→ **TEXTE EXTRAIT**

++++++++++++++++++++

• Un jour de chance

    Cela partait d'une bonne idée: la critique d'une monde où tout est bon pour devenir célèbre. Et riche. Un pauvre type qui cherche désespéremment du travail a un accident et fait tout pour le monnayer. C'est bavard et ennuyeux. Dommage.

    scénario: 13/20   acteurs: 14/20  technique: 16/20   note finale: 13/20

    Un jour de chance

    Ancien publicitaire à succès désormais sans emploi, Roberto ne supporte plus d'être au chômage. Désespéré, il veut faire une surprise à sa femme en l'invitant dans l'hôtel qui fut le théâtre de leur lune de miel. Mais l'établissement a laissé place à un musée, sur le point d'être inauguré et présenté à de nombreux journalistes. Au cours de sa visite, Roberto fait une grave chute... En quelques minutes il devient l'attraction numéro 1 des médias présents et comprend que cet accident pourrait finalement lui être très profitable...

++++++++++++++++++++

→ **OBJECTIF DE L'EXERCICE**
Répondez brièvement aux questions suivantes sur le texte consacré au film « Un jour de chance » :
(a) Quelle note finale le film obtient-il ?
(b) Quel métier Roberto exerçait-il avant de perdre son emploi ?
(c) Qu'est devenu l'hôtel où Roberto et sa femme ont passé leur lune de miel ?
Le matériel fourni n'est pas nécessaire pour faire l'exercice.

→ **DONNÉES FOURNIES**
++++++++++++++++++++

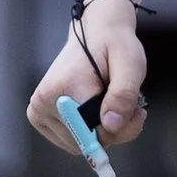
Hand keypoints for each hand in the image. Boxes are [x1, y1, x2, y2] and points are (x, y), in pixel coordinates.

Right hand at [27, 18, 148, 153]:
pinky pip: (72, 140)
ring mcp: (37, 111)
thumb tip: (111, 126)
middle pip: (85, 143)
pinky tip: (99, 107)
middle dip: (114, 129)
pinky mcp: (40, 117)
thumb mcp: (130, 64)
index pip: (93, 134)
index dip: (120, 129)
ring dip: (104, 130)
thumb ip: (123, 94)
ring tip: (113, 101)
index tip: (138, 111)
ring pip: (80, 145)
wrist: (95, 31)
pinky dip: (91, 129)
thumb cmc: (114, 45)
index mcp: (62, 89)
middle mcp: (42, 103)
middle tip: (130, 105)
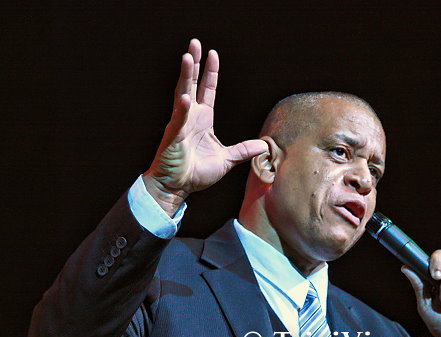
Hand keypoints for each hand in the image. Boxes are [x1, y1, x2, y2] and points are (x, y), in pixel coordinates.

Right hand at [144, 39, 267, 215]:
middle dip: (194, 63)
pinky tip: (187, 97)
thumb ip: (244, 150)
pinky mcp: (174, 136)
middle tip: (195, 43)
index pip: (207, 90)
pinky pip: (179, 120)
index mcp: (202, 119)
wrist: (176, 187)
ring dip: (185, 76)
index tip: (212, 54)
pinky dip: (183, 109)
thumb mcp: (227, 160)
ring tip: (187, 57)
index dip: (210, 72)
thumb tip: (264, 145)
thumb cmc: (196, 173)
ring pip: (183, 94)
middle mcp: (190, 117)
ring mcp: (180, 124)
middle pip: (192, 84)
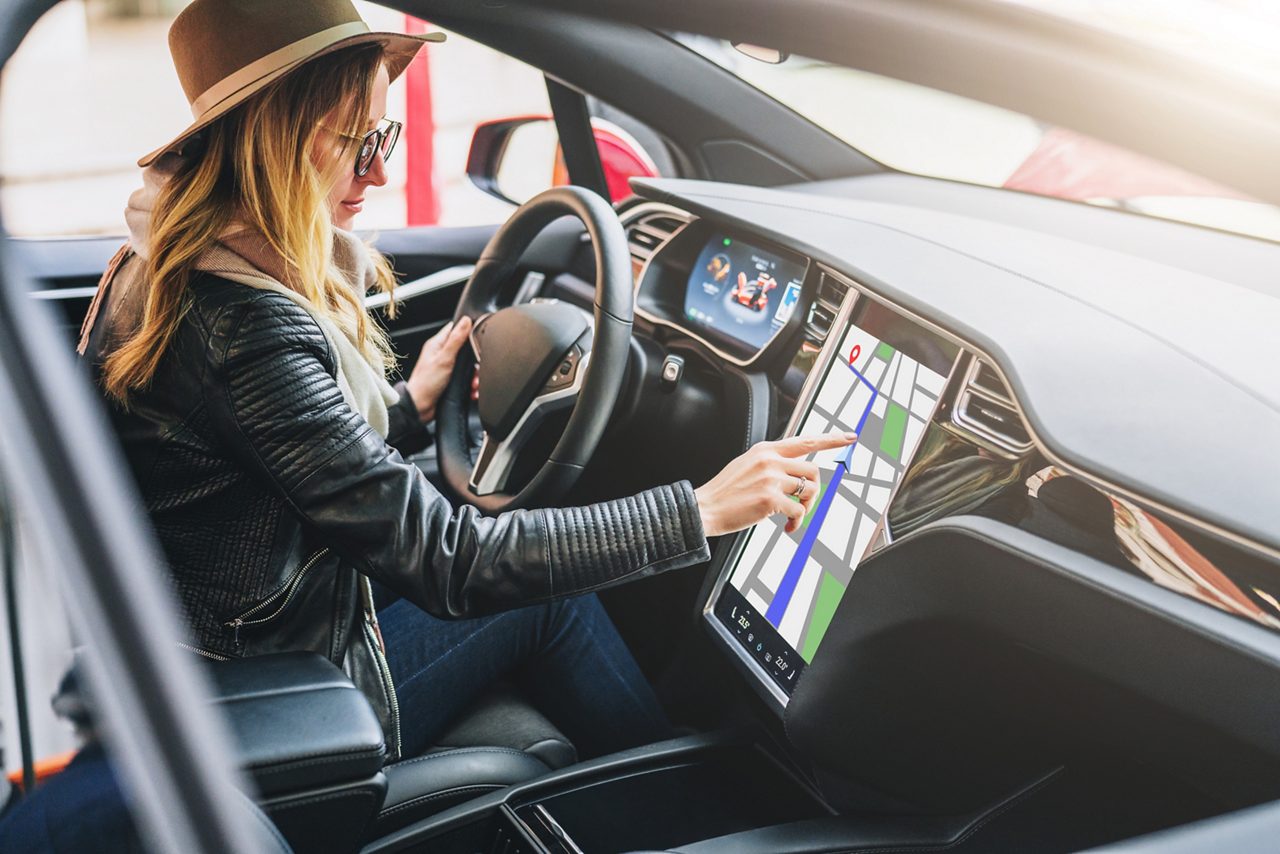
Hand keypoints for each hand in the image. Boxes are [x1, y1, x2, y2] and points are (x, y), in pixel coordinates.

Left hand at [405, 316, 471, 422]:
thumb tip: (466, 321)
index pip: (455, 328)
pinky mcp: (450, 380)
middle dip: (474, 360)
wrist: (420, 407)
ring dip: (474, 375)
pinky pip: (466, 379)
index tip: (478, 336)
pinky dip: (471, 385)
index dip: (468, 330)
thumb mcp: (444, 359)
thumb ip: (456, 340)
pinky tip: (472, 390)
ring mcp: (446, 367)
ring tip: (474, 383)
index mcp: (437, 344)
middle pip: (465, 348)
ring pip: (468, 366)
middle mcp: (442, 354)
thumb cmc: (426, 384)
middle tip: (476, 368)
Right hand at [694, 432, 856, 536]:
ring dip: (806, 508)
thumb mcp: (747, 464)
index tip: (849, 437)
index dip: (831, 439)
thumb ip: (771, 462)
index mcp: (766, 450)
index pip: (806, 441)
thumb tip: (795, 470)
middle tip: (802, 504)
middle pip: (813, 472)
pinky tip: (786, 528)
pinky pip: (798, 512)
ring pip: (809, 491)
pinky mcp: (770, 499)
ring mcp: (770, 479)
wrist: (705, 508)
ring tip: (792, 517)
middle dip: (813, 492)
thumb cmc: (725, 491)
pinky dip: (796, 523)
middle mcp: (770, 460)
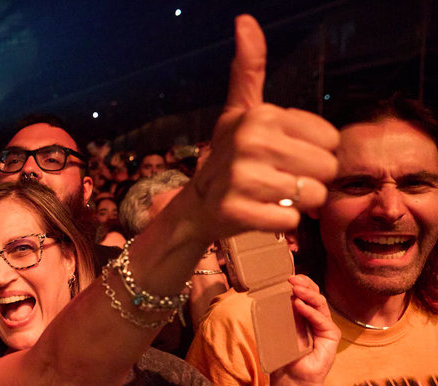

++++++++++++++++++++

→ **CORRIGÉ**
(a) 13/20.
(b) Il était publicitaire.
(c) Un musée.